In the last few years a new type of business corporation has appeared — the benefit corporation. The Wikipedia definition begins with,
A benefit corporation or B corporation is a corporate form in the United States designed for for-profit entities that want to consider society and the environment in addition to profit in their decision making process.
- have a corporate purpose to create a material positive impact on society and the environment;
- are required to consider the impact of their decisions not only on shareholders but also on workers, community, and the environment; and
- are required to make available to the public an annual benefit report that assesses their overall social and environmental performance against a third party standard.
I like item 2. It seems to me that in addition to a responsibility to its shareholders, a corporation has a responsibility to its customers, employees, and society. Here is a partial list of Benefit corporations. Patagonia, Inc. is notable in this list.
Benefit corporations may, if they choose, become certified B Corps. In 2010, Maryland was the first state to officially recognize B Corps as a distinct legal entity. Last July, Delaware joined 13 other states that recognize the B Corp. B Corps must be certified by B Lab, an independent organization. According to Benefit Corp vs. Certified B Corp,
A certified B Corporation has achieved a verified minimum score on the B Impact Assessment (80/200).
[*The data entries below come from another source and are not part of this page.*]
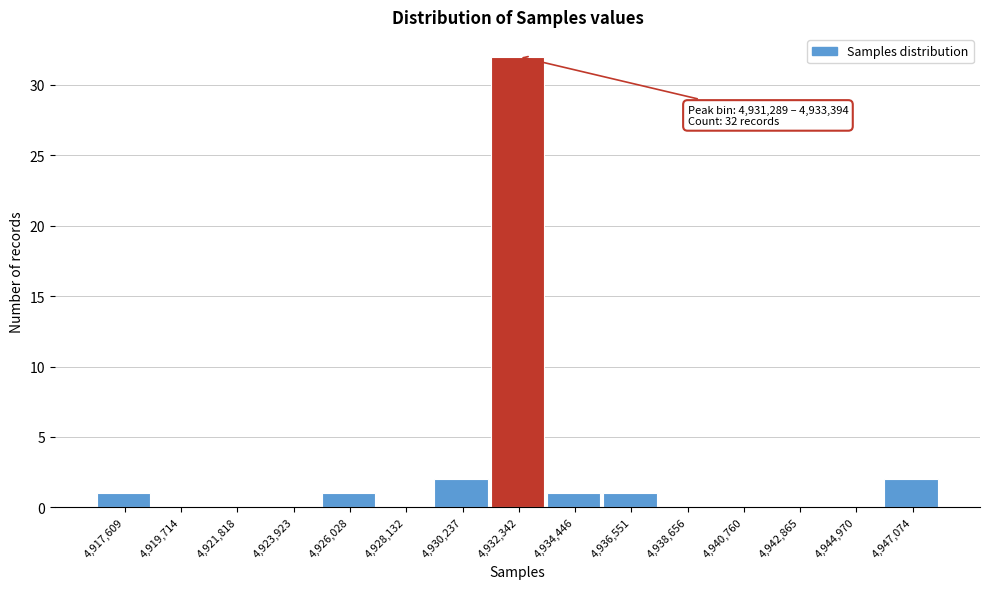

Which range on the x-axis has the tallest bar?

4931500 to 4933500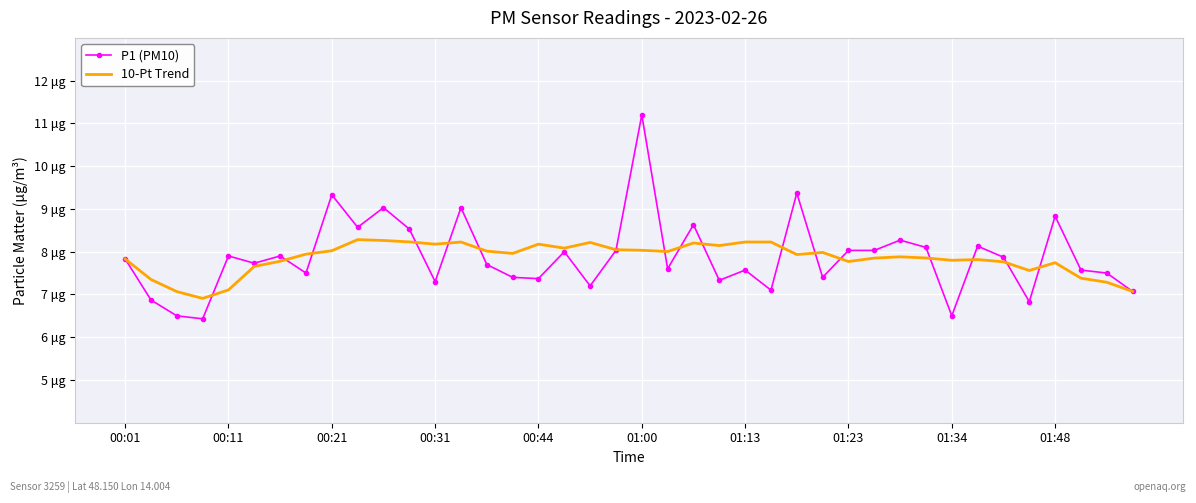

Where does the 10-Pt Trend series first go above 7?

00:01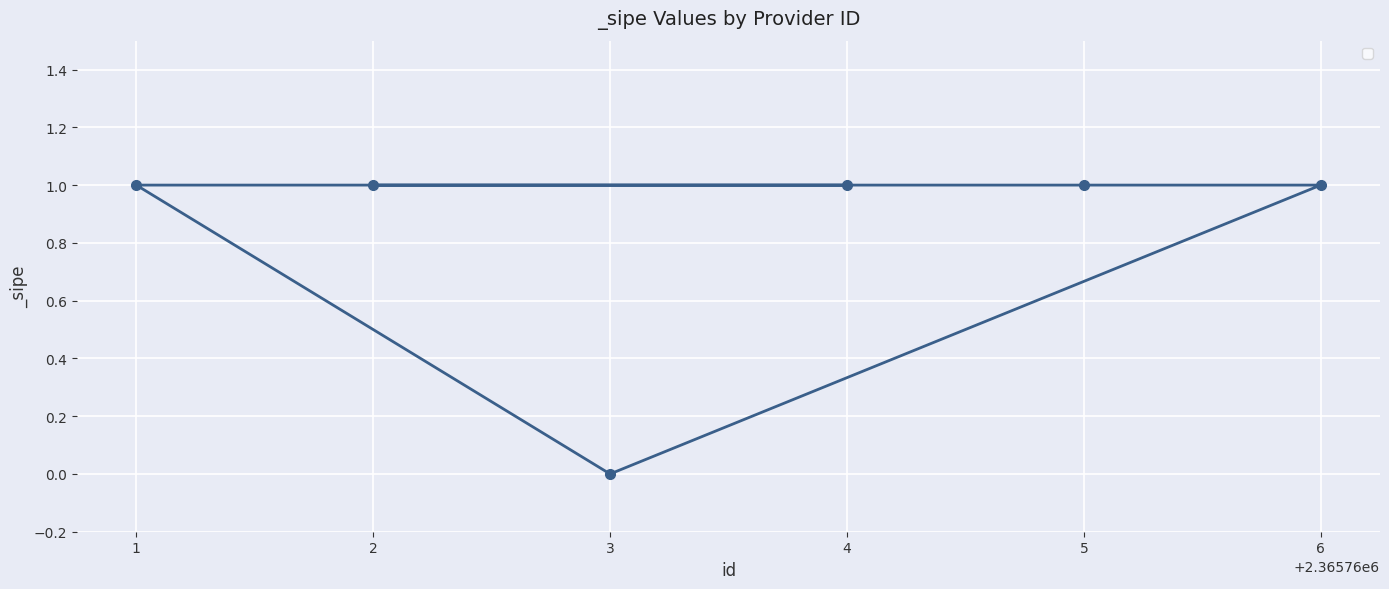

Is it true that the value at 2 is 2?

False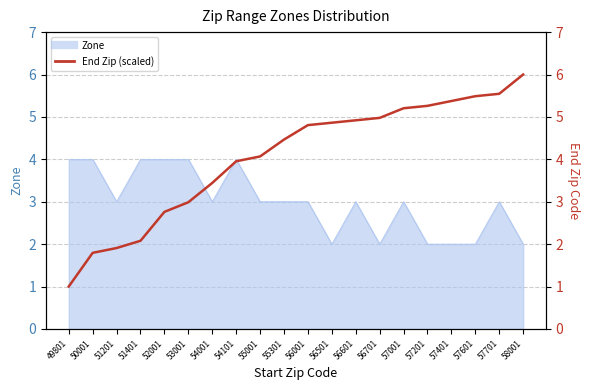

Reading left to right, what are all the values shown in this chart?

1.0	1.8	1.9	2.1	2.8	3.0	3.4	4.0	4.1	4.5	4.8	4.9	4.9	5.0	5.2	5.3	5.4	5.5	5.5	6.0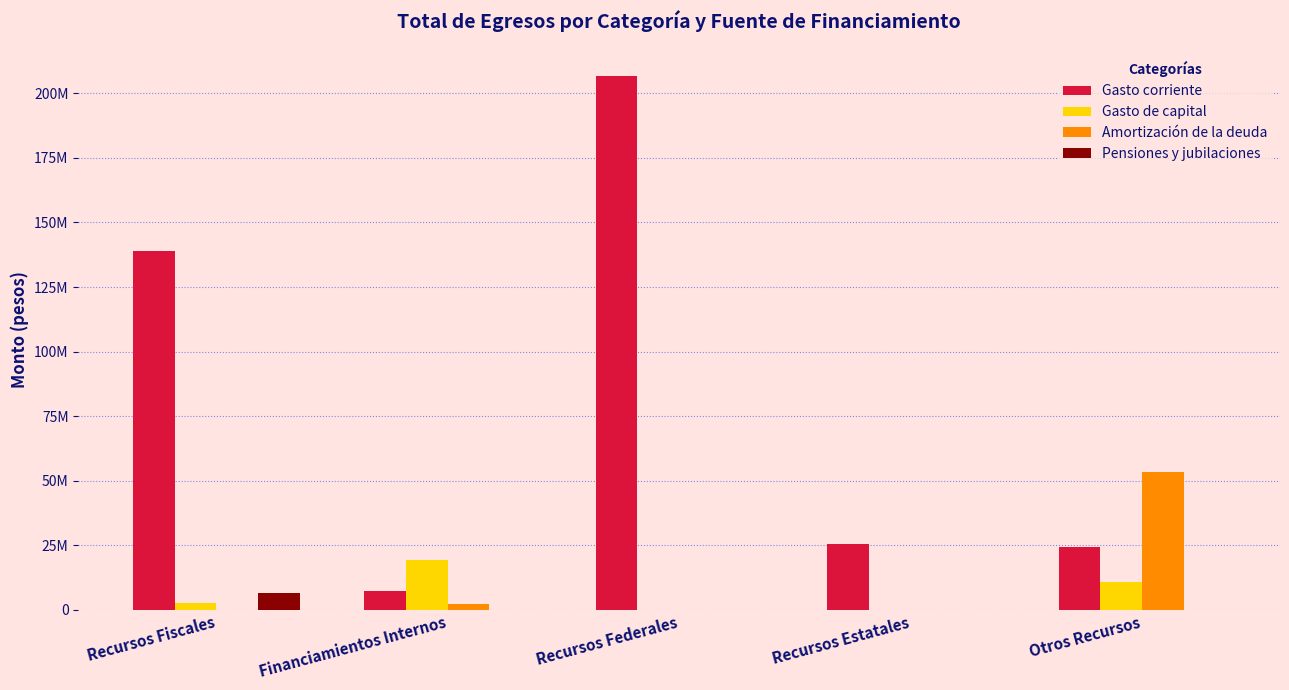

At which label does Pensiones y jubilaciones reach its minimum?

Financiamientos Internos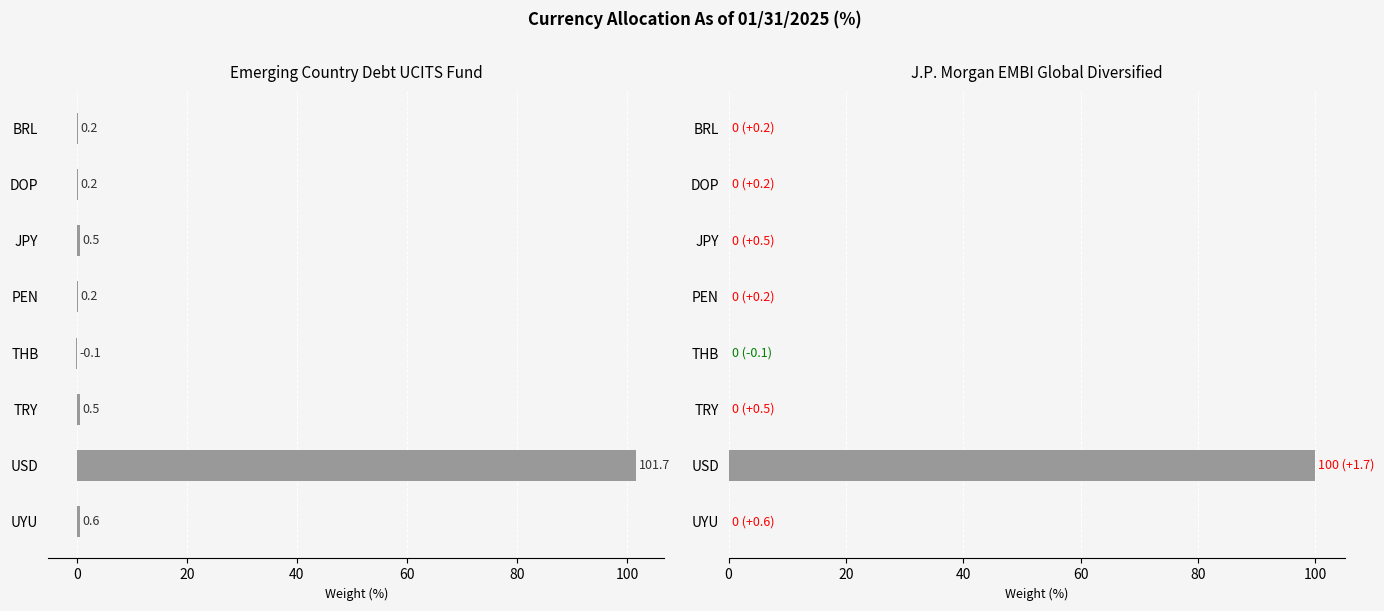

What are all the series names shown in the legend?

Emerging Country Debt UCITS Fund, J.P. Morgan EMBI Global Diversified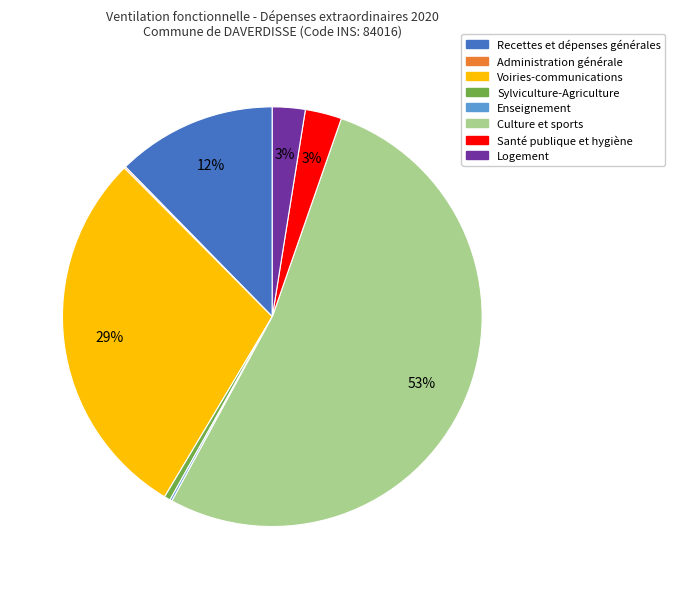

Between Logement and Recettes et dépenses générales, which is larger?

Recettes et dépenses générales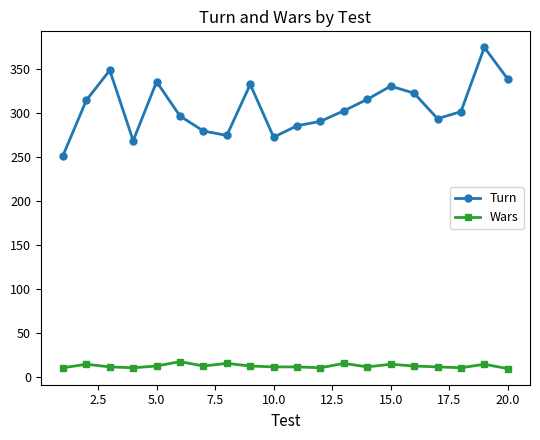

What is the average value of the Wars series?

12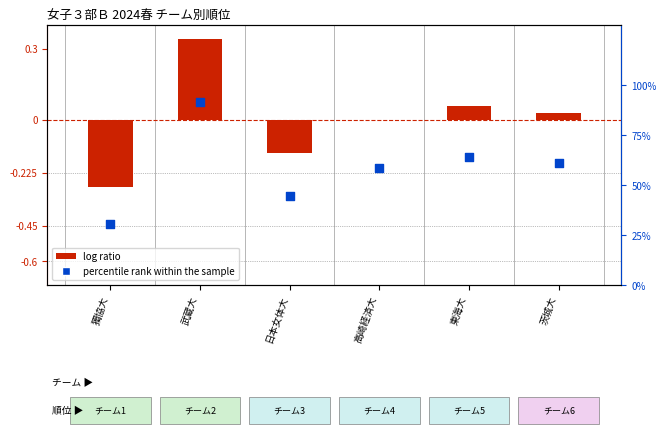

Which series reaches the maximum Y coordinate?

percentile rank within the sample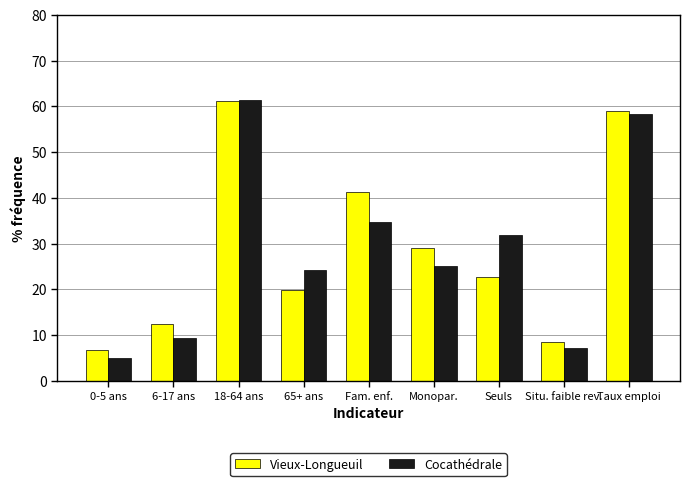

At which label is Cocathédrale closest to 33?

Seuls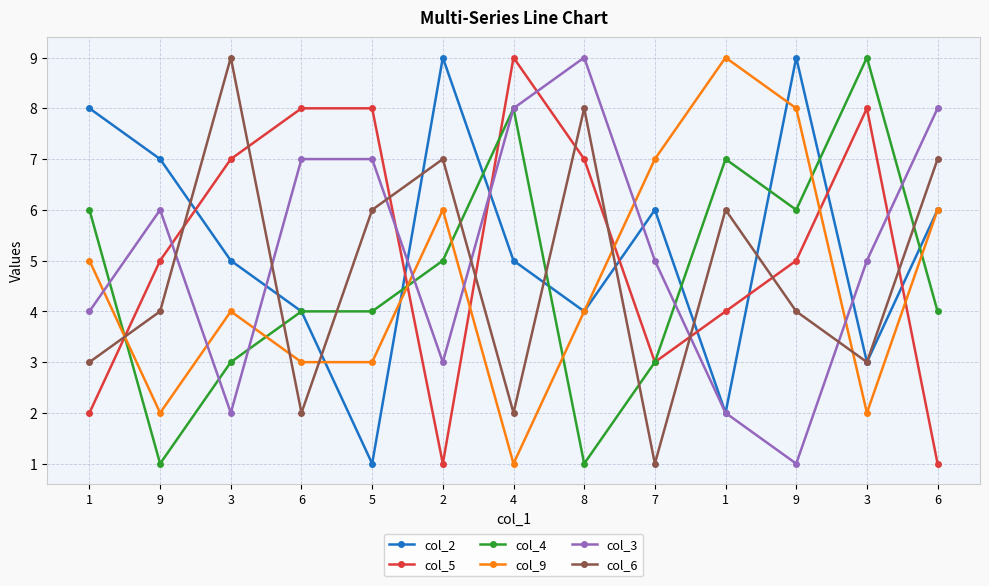

Where does the col_9 series first go above 4?

1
While benefit corporations are required to publish an annual report assessing their overall social and environmental performance against a third party standard, that report is not required to be verified, certified, or audited by a third party standard organization. . . . Certified B Corporations have been certified as having met a high standard of overall social and environmental performance, and as a result have access to a portfolio of services and support that benefit corporations do not.
B Lab’s website, in Why B Corps Matter, states
Business, the most powerful man-made force on the planet, must create value for society, not just shareholders.
The Benefit Corporation is an interesting concept. Will it endure, or become just a footnote in the long history of business and commerce?